When you grow up in a two-story house with a 30-year mortgage in the middle of suburbia, the concept of owning land is pretty lost on you. I’m still a college student, so owning property in general isn’t something I could immediately relate with. It took a trip to the Sandhills for me to understand how deeply connected these ranchers are with the land.
The Sandhills are not just a place and the residents are not just people who live there. Their connection is much deeper and far more intimate. The ranchers nurture the land, and in turn, it provides life.
If there is such a thing as true love, you can see it when these landowners talk about the Sandhills. It is their everything. It is the legacy that was left to them and that they hope to leave to their children and grandchildren. No one knows this loosely populated and overlooked landscape as completely as these ranchers.
The Keystone XL pipeline would be a permanent scar on the face of this majestic ecosystem and the livelihood of these landowners. It would not just be a nuisance during construction. It is a permanent threat to their way of life.
The Sandhills are an incredibly delicate system. For the most part, they are prairie grass precariously holding down sand that just barely sits above the Ogallala Aquifer. It doesn’t take much to tear up the grass and permanently scar the land with a huge blowout. You can still see blowouts from 50, 60 and 70 years ago where the grass has never grown back over the sand.
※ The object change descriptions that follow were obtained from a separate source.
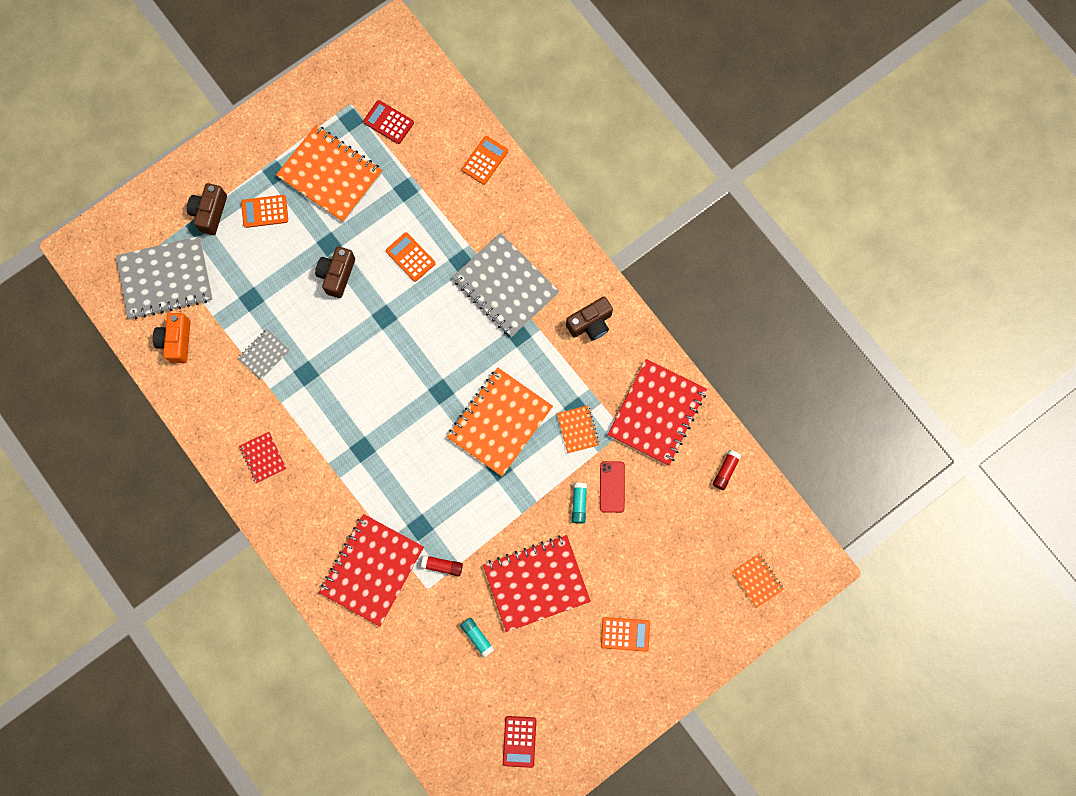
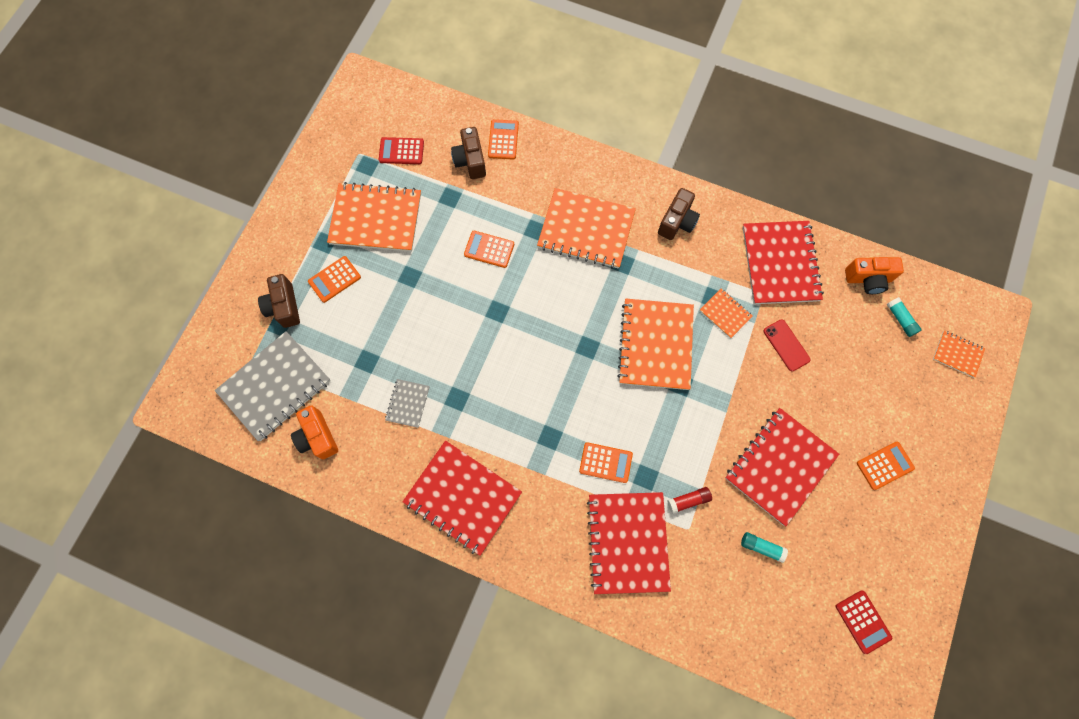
camera: 30 degrees left, 5 degrees down
red notebook [239,432,286,483] -> red notebook [402,440,522,556], size x2.08
brown camera [315,246,355,298] -> brown camera moved to [451,127,486,179]
grey notebook [452,233,559,337] -> orange notebook [537,188,636,269]
turquoise glue stick [572,483,587,523] -> turquoise glue stick moved to [886,297,922,337]
red glue stick [712,450,741,490] -> orange camera [845,257,904,294]
none -> orange calculator [579,442,633,483]

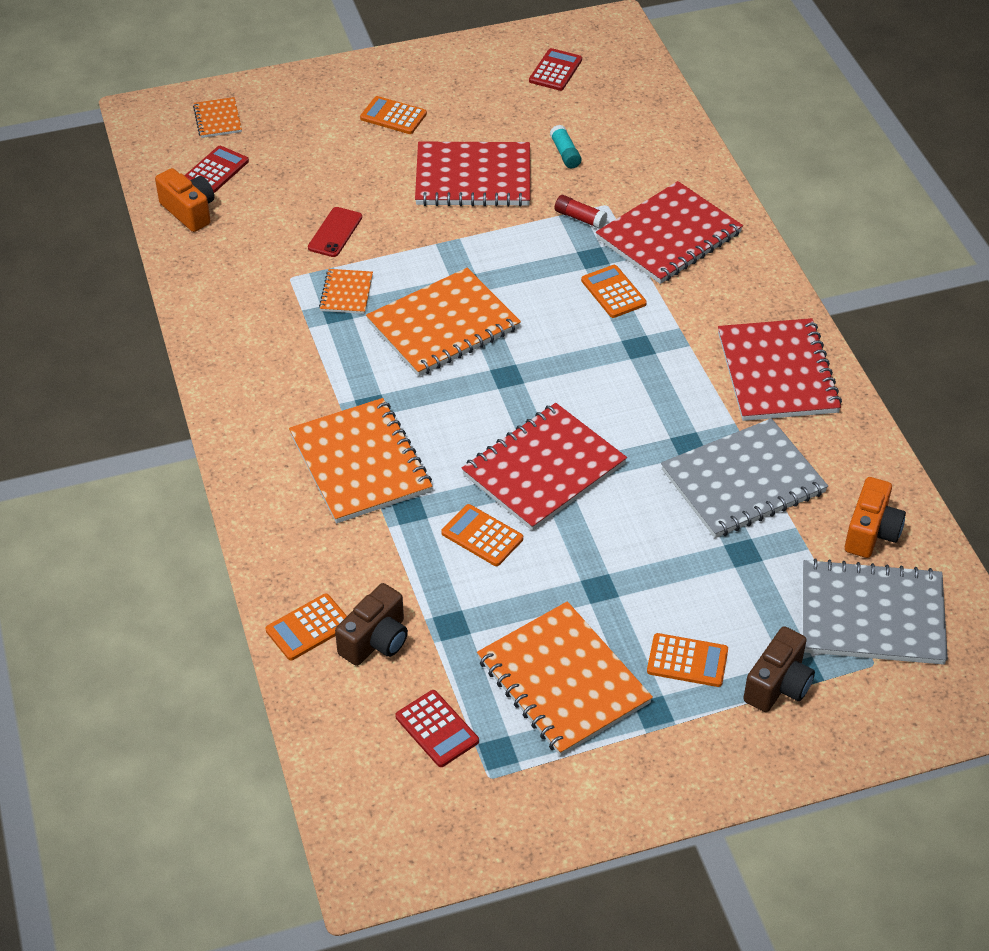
camera: 130 degrees left, 25 degrees down
grey notebook [385,379,430,428] -> grey notebook [661,418,828,538], size x2.08
orange calculator [464,231,514,268] -> orange calculator turned 150 degrees clockwise [441,504,523,566]
brown camera [658,188,700,240] -> none
red notebook [743,221,824,304] -> red notebook moved to [461,403,627,531]
turquoise glue stick [886,297,922,337] -> red calculator [184,146,249,193]

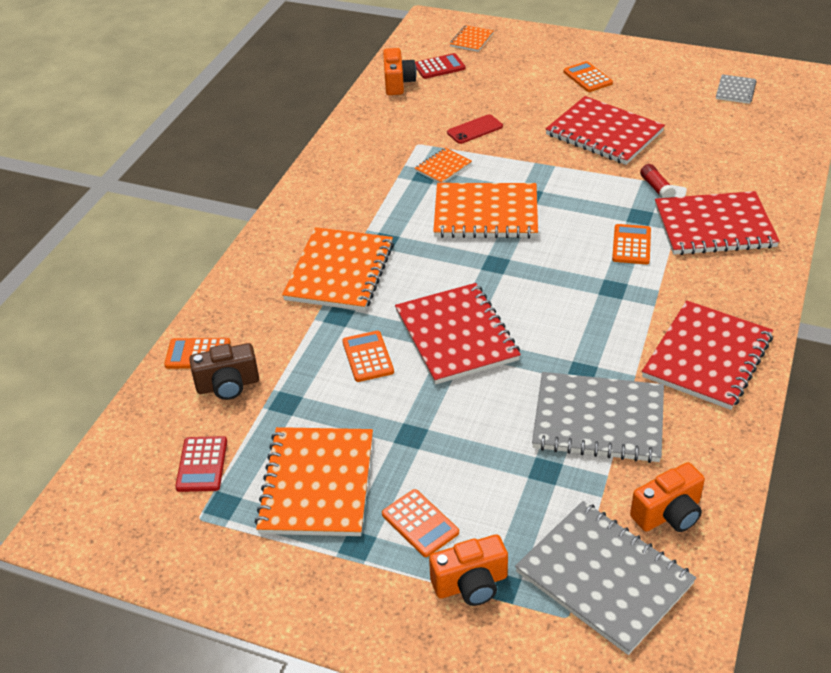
camera: 40 degrees right, 5 degrees down
red notebook [461,403,627,531] -> red notebook turned 75 degrees clockwise [395,283,521,385]
red calculator [529,48,582,91] -> grey notebook [716,74,756,104]
turquoise glue stick [550,125,582,168] -> none
brown camera [743,626,815,712] -> orange camera [429,534,508,606]

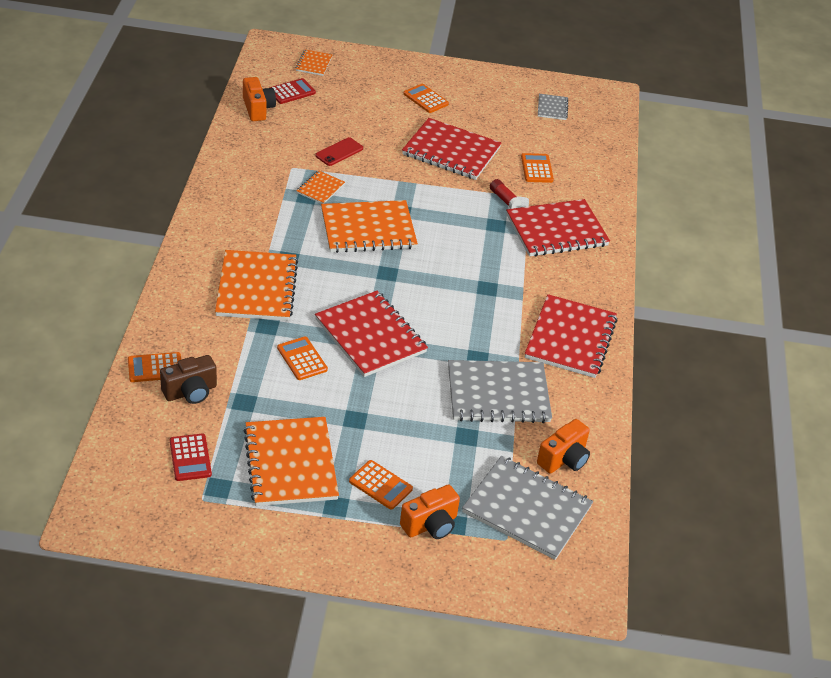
camera: 20 degrees left, 0 degrees up
orange calculator [612,224,651,264] -> orange calculator moved to [521,153,554,183]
In such a vast landscape, it’s easy to take the open space for granted. But nothing is wasted here. Every inch of land is used for a purpose. Every square foot of land lost is a permanent loss of productivity to these families.
On my trip to the Sandhills, I was lucky enough to meet a variety of individuals. First there was Teri Taylor, a grandmother who owns one of the largest cattle herds in Holt County and has ranch land in two other counties. On the opposite end of the ranching spectrum was Jerry Gotschall who runs an organic, grass-fed beef and dairy operation. These two probably don’t agree on much on any given day of the week. But they are vehemently opposed to the Keystone XL.
You cannot stop your heart from breaking when Teri talks about her fear that a leak could ruin the ranch her family has worked so hard to build and that she wants to leave to her children. And when Jerry talks about his sons moving out of state to try and earn a living ranching elsewhere, you become infuriated at the politicians who have abandoned economic development in Holt County.
It takes a special kind of people to stay and make their living in the Sandhills. Not everyone who wants to live there can (Jerry’s sons are proof of that). Not everyone has the tenacity to get up every day, even on Sunday, and feed the cattle before noon. Ranching here is more than a job; it is a way of life. The people here are more than just landowners; they are the heart of this land. It lives in them, and they are rooted deep in it.
The pipeline is not just a nuisance to some landowners and a threat to some grass, birds and the aquifer. It is a dagger pointed at the heart of this place. I may be a city slicker who doesn’t understand much about roping or cattle drives, but I have seen the indescribable love that these people have for the Sandhills. It’s something worth protecting, no matter where you’re from.”